### Problem details
Please quote the part of the data that opens with the line containing "Segment: <item>portal vein" and runs through the end of the data, both ends included, and leave the pictures out of your answer.

Collected data
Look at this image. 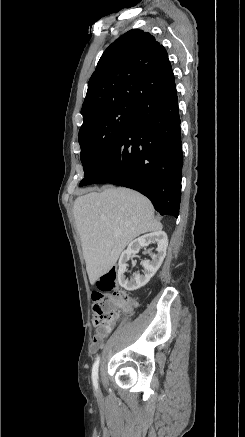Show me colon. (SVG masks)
Here are the masks:
<instances>
[{
	"mask_svg": "<svg viewBox=\"0 0 245 437\" xmlns=\"http://www.w3.org/2000/svg\"><path fill=\"white\" fill-rule=\"evenodd\" d=\"M96 336H105L118 317V307L134 308L138 302L117 289V270L110 269L97 281L92 292Z\"/></svg>",
	"mask_w": 245,
	"mask_h": 437,
	"instance_id": "colon-1",
	"label": "colon"
}]
</instances>
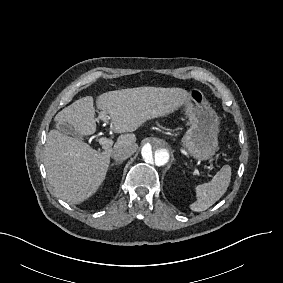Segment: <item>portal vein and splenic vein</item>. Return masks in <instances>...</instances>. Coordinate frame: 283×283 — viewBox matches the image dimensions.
Returning <instances> with one entry per match:
<instances>
[{
	"mask_svg": "<svg viewBox=\"0 0 283 283\" xmlns=\"http://www.w3.org/2000/svg\"><path fill=\"white\" fill-rule=\"evenodd\" d=\"M109 118L107 116H104L102 120L107 121ZM99 143L102 145L103 149H108L113 145V140L107 139L106 137H102L99 140Z\"/></svg>",
	"mask_w": 283,
	"mask_h": 283,
	"instance_id": "obj_1",
	"label": "portal vein and splenic vein"
}]
</instances>
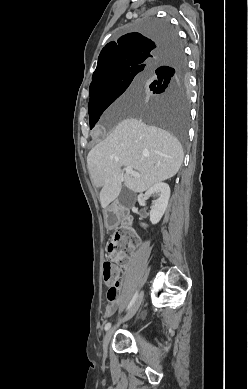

### The solution
Segment: <item>portal vein and splenic vein</item>. Return masks in <instances>...</instances>. Coordinate frame: 283×283 — viewBox matches the image dimensions.
Returning <instances> with one entry per match:
<instances>
[{
	"mask_svg": "<svg viewBox=\"0 0 283 283\" xmlns=\"http://www.w3.org/2000/svg\"><path fill=\"white\" fill-rule=\"evenodd\" d=\"M109 118L107 116H104L102 120L107 121ZM99 143L102 145L103 149H108L113 145V140L107 139L106 137H102L99 140Z\"/></svg>",
	"mask_w": 283,
	"mask_h": 283,
	"instance_id": "obj_1",
	"label": "portal vein and splenic vein"
}]
</instances>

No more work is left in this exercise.